Julho bate todos os recordes de calor

Dados da Nasa mostram que o mês passado foi o mais quente já registrado em qualquer período desde o início das medições globais, em 1880; 2016 tem “99% de chance” de ser ano mais quente

Gráfico mostra série de temperaturas mensais da Nasa, com julho de 2016 no topo (Imagem: Gavin Schmidt/Giss-Nasa/Twitter)
Gráfico mostra série de temperaturas mensais da Nasa, com julho de 2016 no topo (Imagem: Gavin Schmidt/Giss-Nasa/Twitter)

DO OC

É ouro! Dados divulgados nesta segunda-feira pela Nasa mostram que o mês de julho de 2016 bateu o recorde olímpico e o recorde mundial: foi o julho mais quente desde o início das medições globais com termômetros, em 1880, e o mês mais quente de todos os tempos.

Segundo a série de dados da agência espacial americana, o mês passado teve um desvio de temperatura de 0,84oC em relação à média para o mesmo mês medida entre 1951 e 1980, batendo de longe a marca do agora medalhista de prata 2011 para julho, 0,74oC.

É relativamente pouco se comparado ao mês de maior desvio até agora, fevereiro, quando a anomalia foi de 1,32oC, mais do que o dobro dos 0,87oC vistos em fevereiro de 2015 (até então o fevereiro mais quente da série).

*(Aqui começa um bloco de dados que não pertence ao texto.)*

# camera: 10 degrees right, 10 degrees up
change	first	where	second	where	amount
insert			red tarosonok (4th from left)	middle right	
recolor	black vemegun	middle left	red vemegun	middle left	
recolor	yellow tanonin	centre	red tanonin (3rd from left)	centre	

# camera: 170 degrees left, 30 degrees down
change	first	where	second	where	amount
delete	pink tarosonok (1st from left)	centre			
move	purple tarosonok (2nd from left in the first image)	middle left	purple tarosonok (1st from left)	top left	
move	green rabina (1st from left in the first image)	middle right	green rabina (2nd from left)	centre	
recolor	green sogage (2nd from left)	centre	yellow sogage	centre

Acontece que os meses de julho e agosto são o auge do verão no hemisfério Norte, onde está a maior parte das terras emersas do globo. Isso puxa para cima a temperatura média de todo o planeta nesse período, tornando julho e agosto naturalmente os meses mais quentes do ano, como mostra o gráfico da Nasa que ilustra esta página, com a variação sazonal das temperaturas combinadas da superfície e do oceano.

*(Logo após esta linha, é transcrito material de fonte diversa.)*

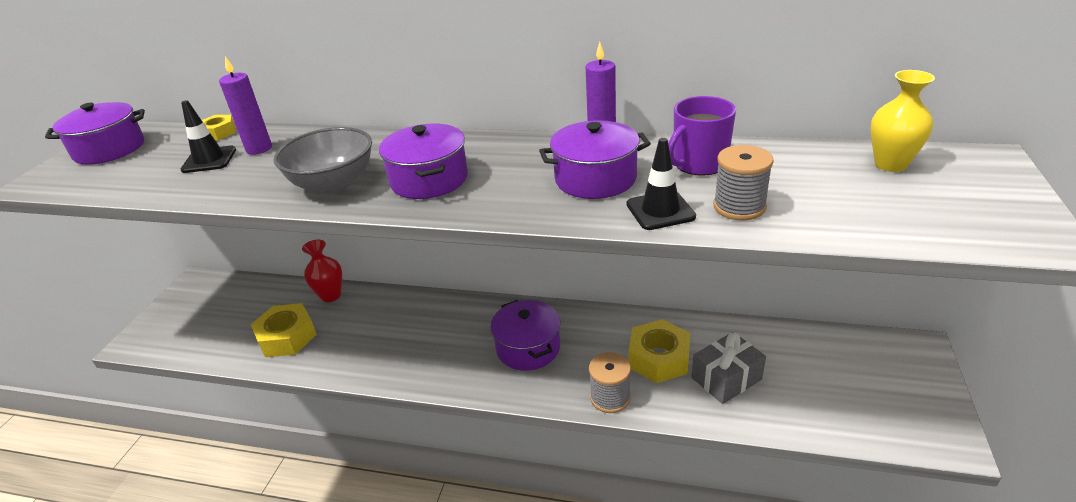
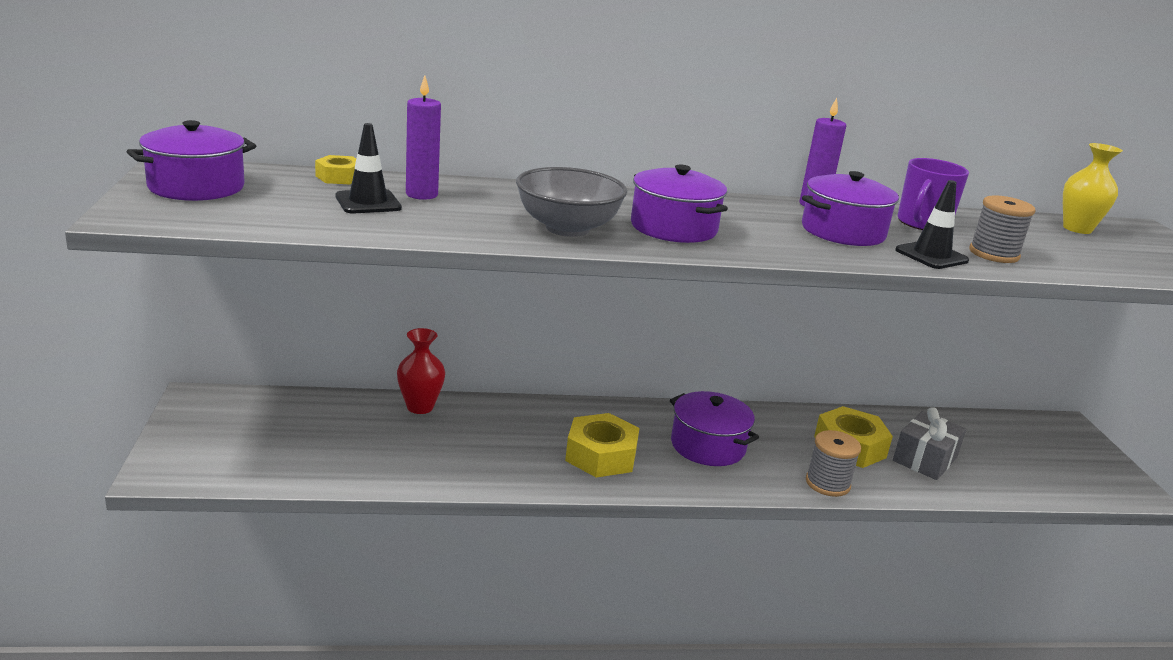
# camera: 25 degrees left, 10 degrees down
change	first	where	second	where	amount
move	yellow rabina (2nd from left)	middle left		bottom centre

Segundo a série da Nasa, julho é o décimo mês consecutivo a bater recorde de temperatura global. Desde outubro do ano passado, cada mês tem sido o mais quente desde o início dos registros.

O El Niño, o aquecimento do oceano Pacífico que ajudou a elevar elevou temperaturas no mundo inteiro, desapareceu em maio – mas nem isso derrubou a média do mês.

“Ainda 99% de chance de um novo recorde anual em 2016”, tuitou Gavin Schmidt, diretor do Centro Goddard de Estudos Espaciais da Nasa, responsável pelos dados.